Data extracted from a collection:
--- START ---

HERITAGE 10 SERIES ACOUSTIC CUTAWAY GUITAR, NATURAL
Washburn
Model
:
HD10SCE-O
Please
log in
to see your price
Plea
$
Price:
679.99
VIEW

--- END ---

**EXERCISE DESCRIPTION**:
Give back each entry above precisely as it was written.

**SOLUTION FOR THIS TASK**:
HERITAGE 10 SERIES ACOUSTIC CUTAWAY GUITAR, NATURAL
Washburn
Model
:
HD10SCE-O
Please
log in
to see your price
Plea
$
Price:
679.99
VIEW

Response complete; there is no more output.